Back in 2022, US powerhouse Orrick decided its UK company setup process was about as efficient as a horse-drawn carriage in rush hour. So, they sicced a squad of lawyers on it, birthing a snazzy digital form via Orrick Labs, their in-house tech wizardry arm.

But here’s the surrprise – they roped in two fresh-faced associates to rub elbows with the geeks, all in the name of molding the “lawyer of the future” into a triple-threat: part esquire, part biz whisperer, part code cracker.

“We envision the future lawyer as this unholy trifecta,” says Kate Orr, (pictured) Orrick’s Washington-based innovation guru. Last year, they gave the process another glow-up, just one of many tech gigs tossed to associates like hot potatoes. “It’s a mash-up of legal smarts, user-friendly flair, and good old process tinkering,” Orr adds, proving that lawyers and techies can play nice without anyone getting sued.

Fast-forward to today, where generative AI is crashing the legal career party in a major way. Law firms and schools are scrambling to tech-up the next gen, because let’s face it, ignoring AI is like pretending email never happened.

Wrangling Legal Talent

Orrick’s not just navel-gazing; they’re peeking into law school kitchens too. “We snoop on how they’re prepping kids so we know what we’re getting,” says Danielle Van Wert, Orrick’s talent wrangler. They even team up with outfits like Berkeley’s Law and Tech Center for boot camps that show students the gritty side of tech-infused lawyering.

A fresh ABA poll of 29 US law schools shows eighty-three percent are dishing out “clinics” for AI dabbling – because nothing says “future-proof” like hands-on hallucination hunting.
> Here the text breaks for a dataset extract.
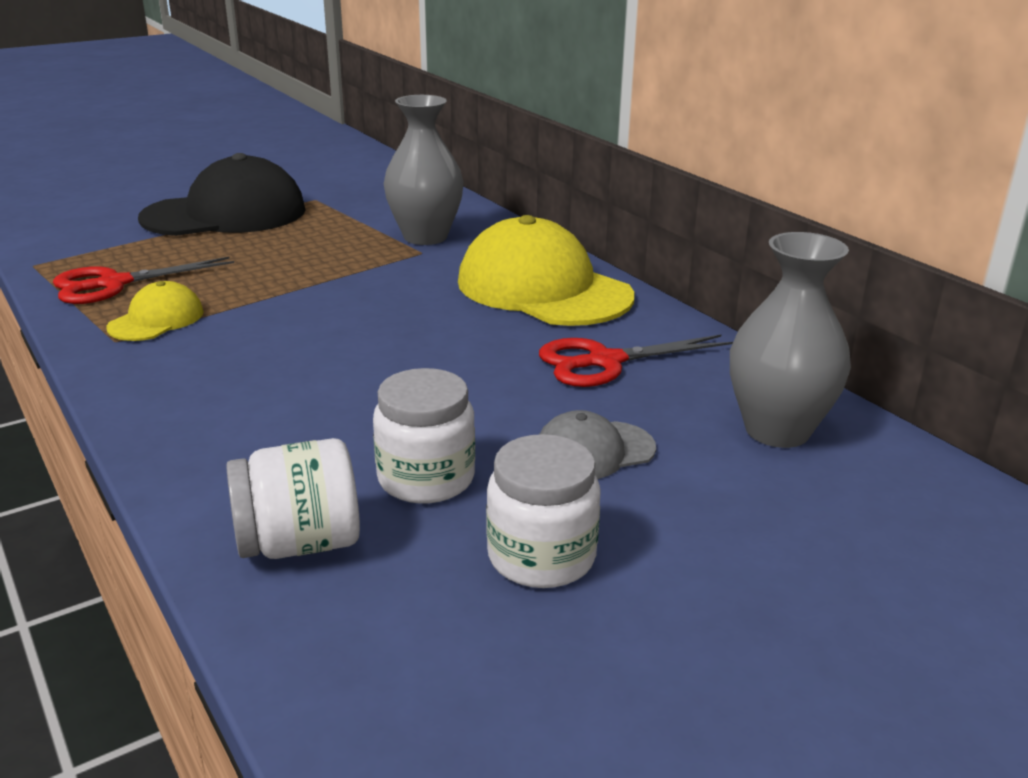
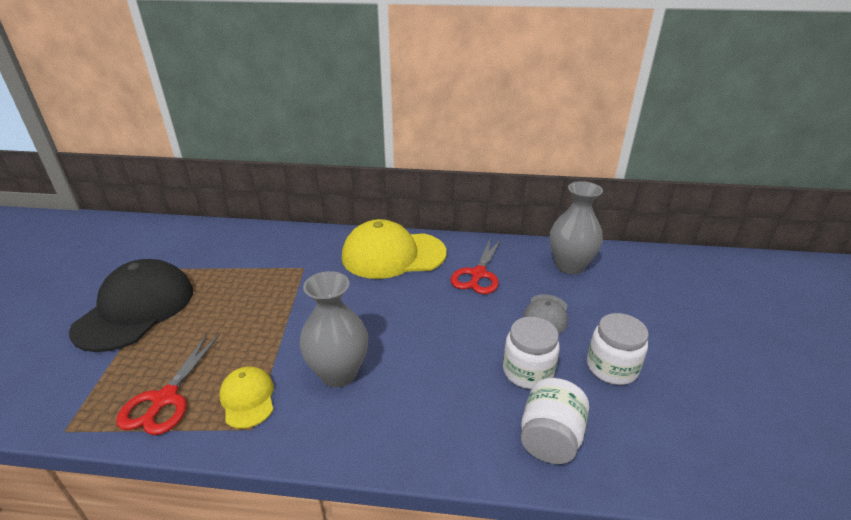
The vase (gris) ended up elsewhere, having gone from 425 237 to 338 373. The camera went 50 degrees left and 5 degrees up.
Jeff Ward, Duke Law’s tech center honcho and Orrick’s resident scholar, isn’t ripping up his syllabus every TikTok cycle, but he’s tweaking it relentlessly. Core skills like critical thinking and ethics? Still king. But now, apply them to the AI Wild West, where lawyers must “responsibly tango with machines.”

Ward’s golden rule is not to chase every shiny tool but rather, build a brain framework to vet them through legal and moral X-rays. “Human smarts and bot brains? They’re basically BFFs now.”

Linklaters’ AI Camp

Over at Linklaters, they’re importing academics to school their troops on their homegrown AI chatbot, Laila. They offer a mandatory firm-wide AI boot camp and elite squad training from King’s College London’s Dickson Poon School.

George Casey, (pictured) Linklaters’ corporate bigwig and Penn Carey Law adjunct, knows the drill from both sides.

“Grasping large language models? Table stakes for newbies,” he says. But hold the champagne because junior lawyers won’t be buried in doc mountains anymore. They’ll babysit AI doing the grunt work. “Interact, analyze, and judge like your career depends on it, because it does.”

This year, he’s demoing ChatGPT o3 on securities law to students. Spoiler: It’s slick, but no sub for classroom grind. “AI sharpens you, but only if you spot its blind spots first.”

At Dickson Poon, Dean Dan Hunter’s crew is dissecting AI’s dark side: hallucinations, biases, regs, power guzzling, and boot-licking sycophancy.

“Students fret AI will eat jobs? Tough luck, that’s not in your control,” Hunter says. “But mastering these beasts? That’s your ticket to a bulletproof persona.” Expect teams blending old-school law with tech wizardry, especially in high-stakes transactional turf ripe for disruption.

Megan Carpenter, dean at UNH Franklin Pierce Law, says tech hype demands amping up those squishy “soft skills”, spotting BS, adapting on the fly, grilling analytically, schmoozing, and building alliances.

“We’re not just cramming knowledge; we’re forging creative problem-solvers,” she says. “Those evergreen talents? They’ll shine brighter in our gadget-glutted future.”